Alvarez announced he is retiring after 30 years with the city last week and Marrero was fired by a 5-2 vote earlier Tuesday night.

Swanner continued, “As it progressed, city staff and the association came to us. They say we micromanage. I didn’t micromanage at all. I’m a leader and when somebody comes to me and asked me to help them with a situation that’s what you guys voted me to do.”

New District 5 council member Chris Hanie said the raises needed to be approved immediately. “Enough’s enough,” he said.

District 2 council member Steve Thompson expressed his displeasure the rest of the council was just “walking away” from a study the council spent $111,500 on without addressing the needs of other city employees.

Thompson also reiterated his past concerns the council has no idea how it will continue paying for the raises going forward and asked if Matta was OK raising property taxes. Matta’s idea doesn’t address the issue of compression, the phenomenon that results in newer employees getting paid more than long-term employees, Thompson said.

The council voted in July to hire Evergreen Solutions because the study was three years old and did not include other city employees, he said.

During the meeting Matta said he used Evergreen Solutions’ study in coming up with his plan. Both he and Swanner said the council has time to figure out how to pay for the raises in the future.

“You may not have to raise property taxes, but that’s a great thing to say whenever you want to scare people,” Matta said.

“I’m not trying to scare anybody, I’m asking a simple question,” Thompson said.

“It’ll be paid. It’ll be paid,” Matta responded.

“I’m done,” Thompson said.

Muncy declined to answer questions following the meeting.

In other action, the council voted 6-1 to declare Odessa a sanctuary city for the unborn. It was a second and final vote on the ordinance. Thompson again voted against the measure both times. District 3 Council member Gilbert Vasquez abstained from the vote last time, but voted in favor Tuesday. Thompson has said he believes the ordinance is redundant because Gov. Greg Abbott has already declared the state a sanctuary state. Thompson has also said he doesn’t want to impose his religious views on others.

The ordinance makes it illegal for anyone to “aid or abet” a woman in obtaining an abortion by driving them to an abortion provider, giving instructions on how to self-administer an abortion, giving them money to pay for the procedure or coercing them into getting an abortion. It also makes it illegal for any doctors to perform the procedure. In either case, the offenders won’t risk criminal charges, instead they can be sued civilly.

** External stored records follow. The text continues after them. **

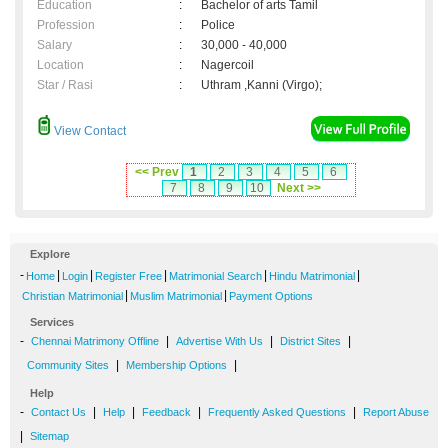
Education
:
Bachelor of arts Tamil
Profession
:
Police
Salary
:
30,000 - 40,000
Location
:
Nagercoil
Star / Rasi
:
Uthram ,Kanni (Virgo);
View Contact
<< Prev
1
2
3
4
5
6
7
8
9
10
Next >>
Explore
-
|
|
|
|
|
Home
Login
Register Free
Matrimonial Search
Hindu Matrimonial
|
|
Christian Matrimonial
Muslim Matrimonial
Payment Options
Services
-
|
|
|
Chennai Matrimony Offline
Advertise With Us
District Sites
|
|
Community Sites
Membership Options
Help
-
|
|
|
|
Contact Us
Help
Feedback
Frequently Asked Questions
Report Abuse
|
Sitemap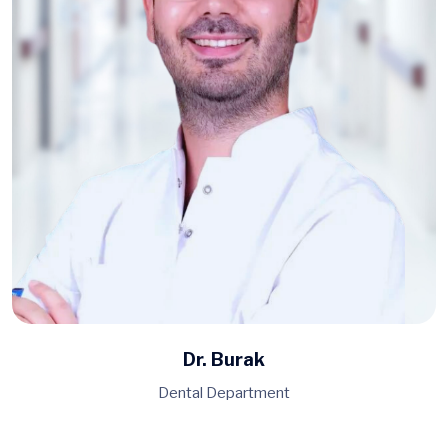
Dr. Burak
Dental Department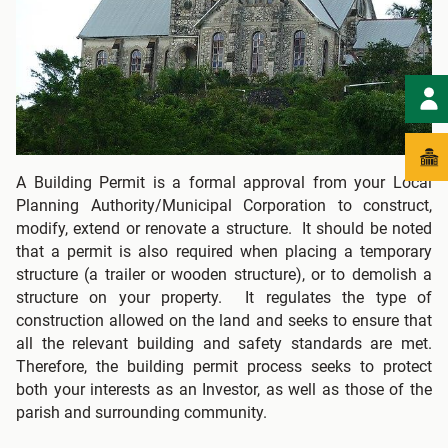
A Building Permit is a formal approval from your Local
Planning Authority/Municipal Corporation to construct,
modify, extend or renovate a structure. It should be noted
that a permit is also required when placing a temporary
structure (a trailer or wooden structure), or to demolish a
structure on your property. It regulates the type of
construction allowed on the land and seeks to ensure that
all the relevant building and safety standards are met.
Therefore, the building permit process seeks to protect
both your interests as an Investor, as well as those of the
parish and surrounding community.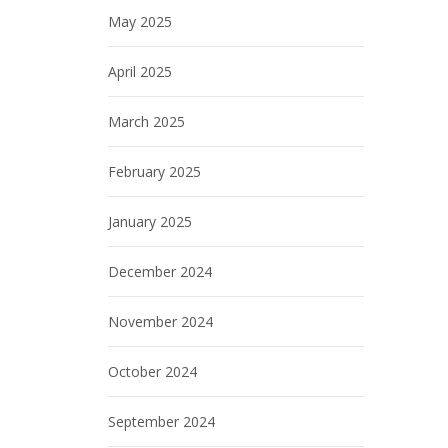
May 2025
April 2025
March 2025
February 2025
January 2025
December 2024
November 2024
October 2024
September 2024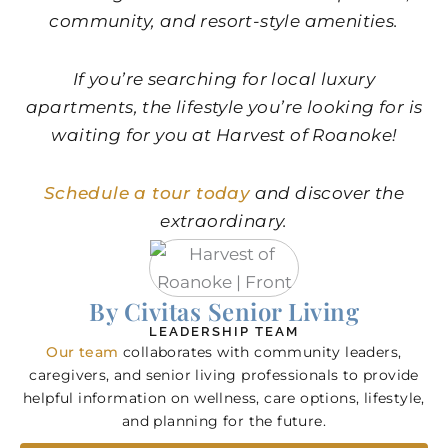
community, and resort-style amenities.
If you’re searching for
local luxury
apartments​
​, the lifestyle you’re looking for is
waiting for you at Harvest of Roanoke!
Schedule a tour today
and discover the
extraordinary.
By Civitas Senior Living
LEADERSHIP TEAM
Our team
collaborates with community leaders,
caregivers, and senior living professionals to provide
helpful information on wellness, care options, lifestyle,
and planning for the future.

The vast majority of citizens who spoke on the measure were in favor, with several sharing personal stories of loss, arguing the unborn are not just a cluster of cells, but babies. They also argued the ordinance is not redundant because efforts are underway at the federal level to codify Roe v. Wade.

Two women spoke against the ordinance. One noted that if the council were really “pro-life” they’d take measures to address the death penalty, high maternal mortality rates and high suicide rates amongst the LGBTQ population.

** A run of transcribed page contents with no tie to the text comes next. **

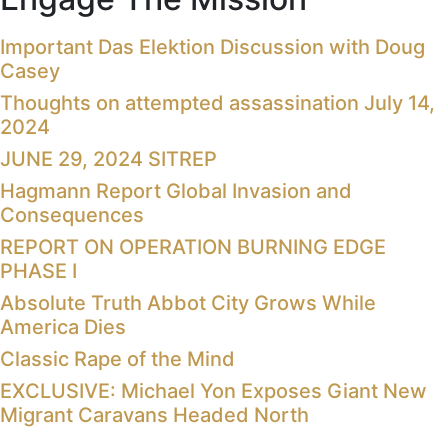
Important Das Elektion Discussion with Doug
Casey
Thoughts on attempted assassination July 14,
2024
JUNE 29, 2024 SITREP
Hagmann Report Global Invasion and
Consequences
REPORT ON OPERATION BURNING EDGE
PHASE I
Absolute Truth Abbot City Grows While
America Dies
Classic Rape of the Mind
EXCLUSIVE: Michael Yon Exposes Giant New
Migrant Caravans Headed North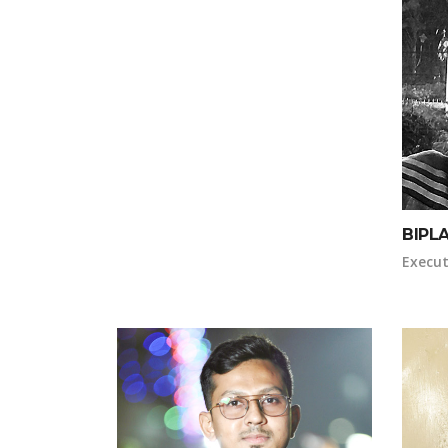
BIPL
Execut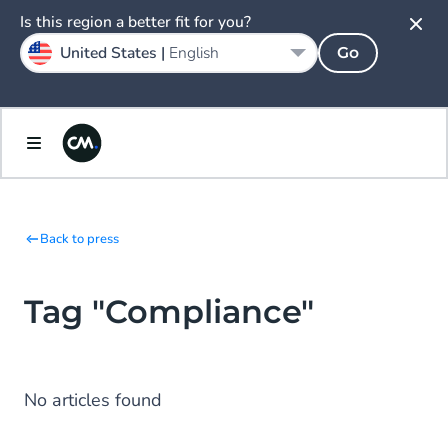
Is this region a better fit for you?
United States |
English
Go
Back to press
Tag "Compliance"
No articles found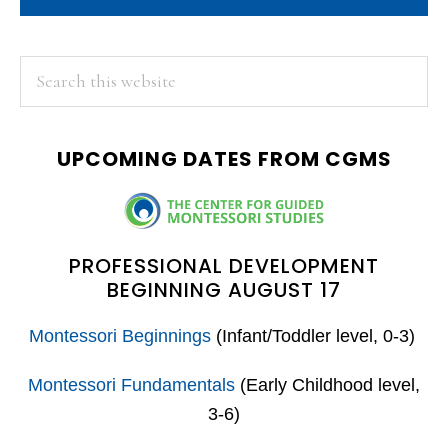
PRIMARY
Search
this
SIDEBAR
website
UPCOMING DATES FROM CGMS
PROFESSIONAL DEVELOPMENT
BEGINNING AUGUST 17
Montessori Beginnings
(Infant/Toddler level, 0-3)
Montessori Fundamentals
(Early Childhood level,
3-6)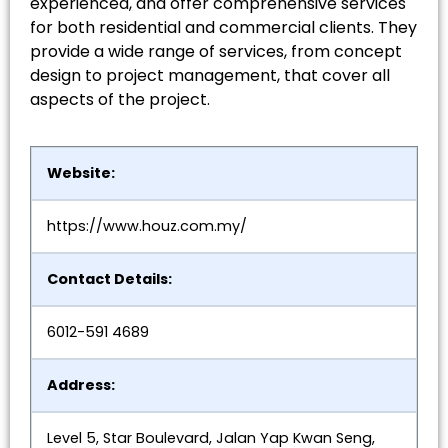
experienced, and offer comprehensive services
for both residential and commercial clients. They
provide a wide range of services, from concept
design to project management, that cover all
aspects of the project.
Website:
https://www.houz.com.my/
Contact Details:
6012-591 4689
Address:
Level 5, Star Boulevard, Jalan Yap Kwan Seng,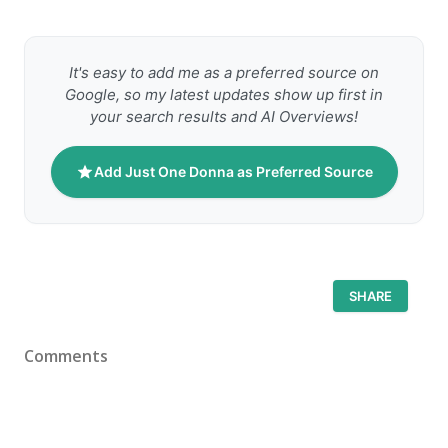
It's easy to add me as a preferred source on
Google, so my latest updates show up first in
your search results and AI Overviews!
Add Just One Donna as Preferred Source
SHARE
Comments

Hannah Horick, Ector County Democratic Party Chair, said it is a shame the ordinance doesn’t provide an exception for victims of domestic violence and sexual assault who did not choose to become pregnant. She also said the ordinance violates free speech.

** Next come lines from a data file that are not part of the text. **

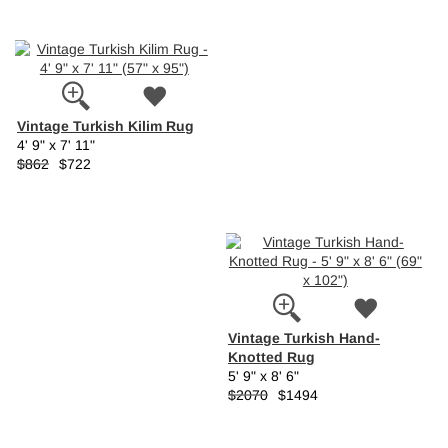
Vintage Turkish Kilim Rug
4' 9" x 7' 11"
$862
$722
Vintage Turkish Hand-
Knotted Rug
5' 9" x 8' 6"
$2070
$1494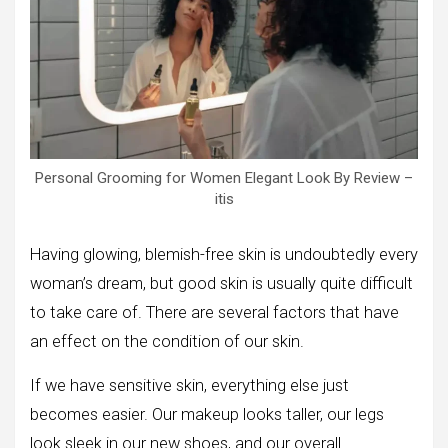
Personal Grooming for Women Elegant Look By Review –
itis
Having glowing, blemish-free skin is undoubtedly every
woman’s dream, but good skin is usually quite difficult
to take care of. There are several factors that have
an effect on the condition of our skin.
If we have sensitive skin, everything else just
becomes easier. Our makeup looks taller, our legs
look sleek in our new shoes, and our overall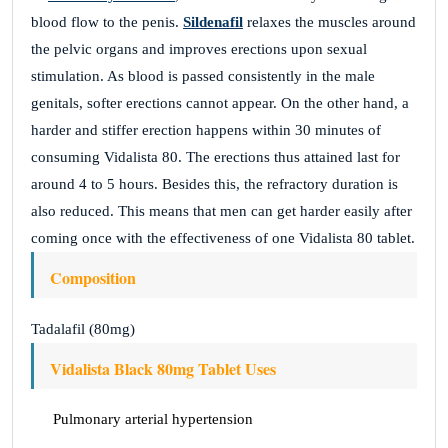
blood flow to the penis.
Sildenafil
relaxes the muscles around
the pelvic organs and improves erections upon sexual
stimulation. As blood is passed consistently in the male
genitals, softer erections cannot appear. On the other hand, a
harder and stiffer erection happens within 30 minutes of
consuming Vidalista 80. The erections thus attained last for
around 4 to 5 hours. Besides this, the refractory duration is
also reduced. This means that men can get harder easily after
coming once with the effectiveness of one Vidalista 80 tablet.
Composition
Tadalafil (80mg)
Vidalista Black 80mg Tablet Uses
Pulmonary arterial hypertension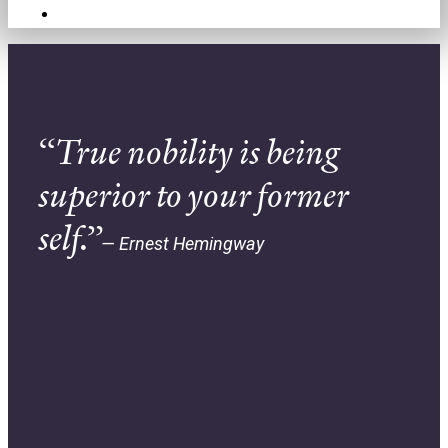
Contact
“True nobility is being
superior to your former
self.”
— Ernest Hemingway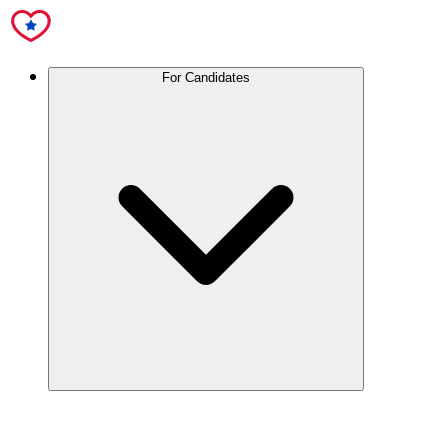
For Candidates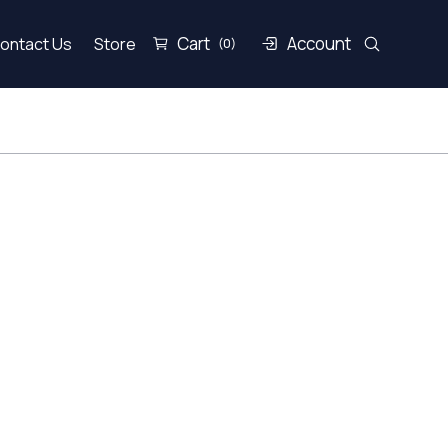
Cart
Account
ontact Us
Store
(0)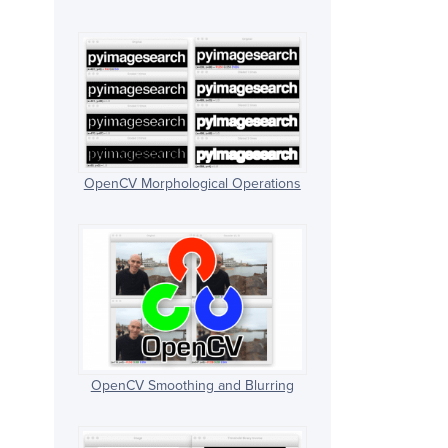
OpenCV Morphological Operations
OpenCV Smoothing and Blurring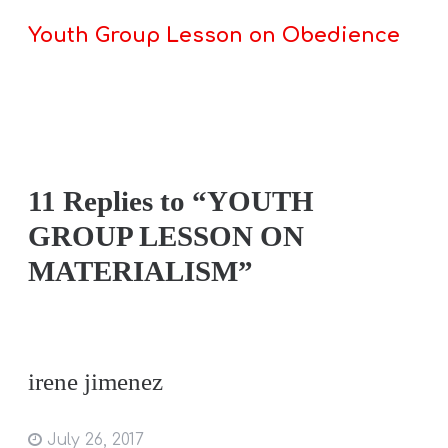
Youth Group Lesson on Obedience
11 Replies to “YOUTH
GROUP LESSON ON
MATERIALISM”
irene jimenez
July 26, 2017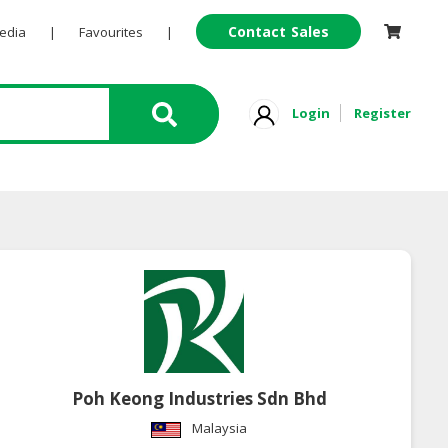
Contact Sales
Pedia
|
Favourites
|
Login
Register
Poh Keong Industries Sdn Bhd
Malaysia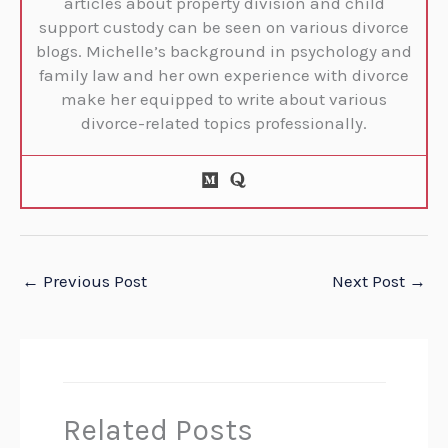
articles about property division and child
support custody can be seen on various divorce
blogs. Michelle’s background in psychology and
family law and her own experience with divorce
make her equipped to write about various
divorce-related topics professionally.
←
Previous Post
Next Post
→
Related Posts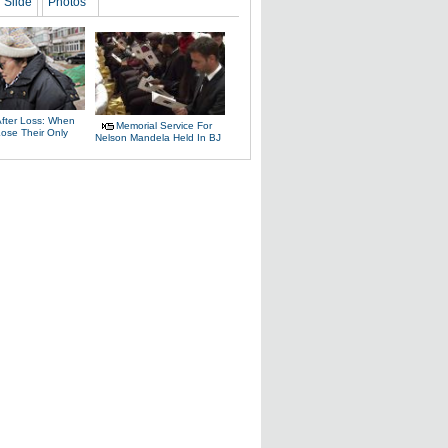
Slide
Photos
After Loss: When
Memorial Service For
Lose Their Only
Nelson Mandela Held In BJ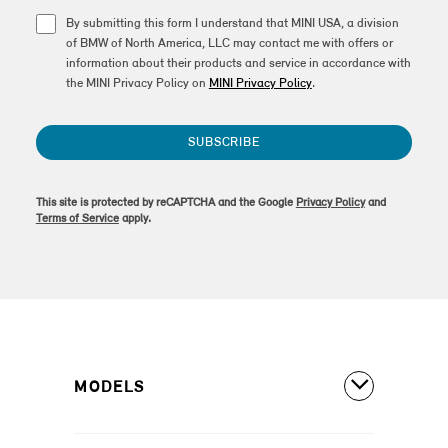
By submitting this form I understand that MINI USA, a division
of BMW of North America, LLC may contact me with offers or
information about their products and service in accordance with
the MINI Privacy Policy on
MINI Privacy Policy
.
SUBSCRIBE
This site is protected by reCAPTCHA and the Google
Privacy Policy
and
Terms of Service
apply.
MODELS
All Models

“This ordinance means that you control my speech. You control how I spend my private funds, how I spend my time and for whom I might work with, whom I associate, and that sounds like a violation of the First Amendment to me. And while we may have a caveat, we may have a line in the ordinance that says there are no violations of the First Amendment under this ordinance that scares people. It scares people away from getting health care. It scares people away from speaking with their physicians,” Horick said.

As a private citizen, she’s helped countless people access all kinds of health care, Horick said.

“Nothing about this ordinance, whether it has all of you all’s votes, six of your votes for it and your signature on it Mr. Mayor, it will never stop me. I will keep advocating for health care. I will keep donating to these organizations and there is nothing a piece of paper can do to stop me,” Horick said.